Talking with Father Hohenstein is like taking a trip back in time. He explains that the South End, before it became part of the City of Albany, was called Groebeckville because of the German population there. And at one time there used to be eight parishes in the South End with Our Lady Help of Christians a mission church of Holy Cross Church, which was located on Hamilton and Phillip Streets just southeast of the Cathedral of the Immaculate Conception. Father Hohenstein also knew something had to be done as parishioners continued to move away.

“I am the one that said to the Diocese, ‘I think it’s time we close,’ because I wanted to be there when it closed because I could take the people through it. … We went out with grace and style,” he fondly recalled.

Father Markert’s affiliation to “Our Lady Help” goes back even farther to his grandfather, John Dreis.

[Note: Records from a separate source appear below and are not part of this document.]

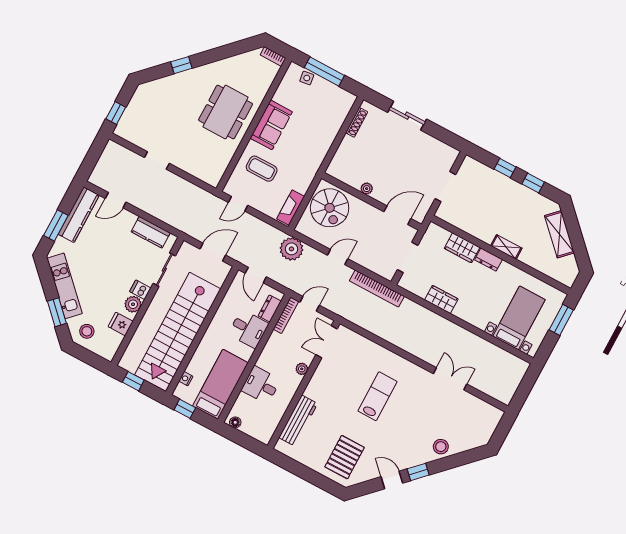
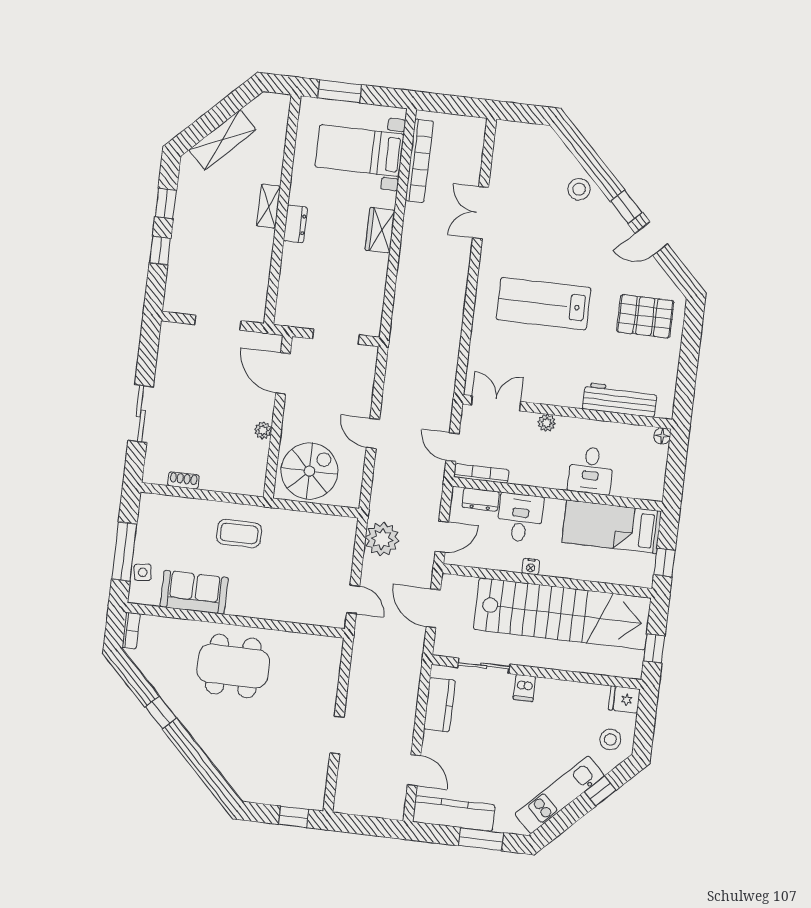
window: (181, 65) -> (161, 713), moved
shoe rack: (357, 122) -> (183, 480), width x0.70
sofa: (271, 125) -> (194, 592), moved
coffee table: (262, 169) -> (239, 533), moved, turned 90
fireplace: (291, 208) -> (330, 525), removed
wardrobe: (462, 248) -> (293, 267), removed
plant: (291, 249) -> (382, 539), moved
bookcase: (377, 289) -> (419, 161), moved
wardrobe: (441, 299) -> (380, 230), moved
plant: (133, 304) -> (548, 690), removed
window: (57, 312) -> (600, 791), width x0.67
fridge: (121, 324) -> (624, 699), moved, turned 90
double door: (327, 342) -> (496, 403), swing flipped
nightstand: (186, 379) -> (531, 567), moved
lab bench: (377, 396) -> (544, 304), width x1.36, depth x1.39
floor lamp: (235, 422) -> (662, 436), moved
door: (392, 480) -> (651, 239), hinge flipped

“Way back then, (the parishioners) used to pay pew rent,” said Father Markert of the fee paid to sit in a specific pew which also served to raise money for the parish. “And on the second or third pew in the center aisle, my grandfather’s name was on one of those pews. It said, ‘John Dreis.’ ” 

Father Markert’s mother and her family as well as he and his siblings all went to the church and school there; they lived just five blocks down Second Avenue on Broad Street.

“Looking back on it, what I enjoyed most was serving Mass as an altar server,” Father Markert said. “My brother was also an altar server there with me at the parish. I just saw it as my home where I grew up with my church family. It was very meaningful to me. We have our graves at Our Lady Help of Christians Cemetery (located in Glenmont), so that is our follow-up connection to the parish.”

The news that the church was on fire hit both Father Hohenstein and Father Markert hard.

“My former maintenance man, who did everything for me in that church, called me up and said, ‘There is a fire at Our Lady Help.’ I turned on the news and I was devastated to see the flames coming out,” Father Hohenstein said.

Since the fire, Father Hohenstein has returned to the site of the church several times, talking with the guys running the demolition and slowly watching the church come down. I made my return on another rainy day, just last Wednesday, and the tower was gone as the red, white and blue excavator was silent, facing out on Second Avenue as a quiet sentinel.

The church — Maria Hilfe in German — might be gone but the mission to bring the word of Jesus Christ to all in the Diocese of Albany remains. After leaving Our Lady Help, Father Hohenstein spent 14 years at Our Lady of Mt. Carmel in Schenectady until his retirement. So although Our Lady Help of Christians now becomes another lost piece of old Albany, it remains in the hearts and minds of the people that worshipped there forever.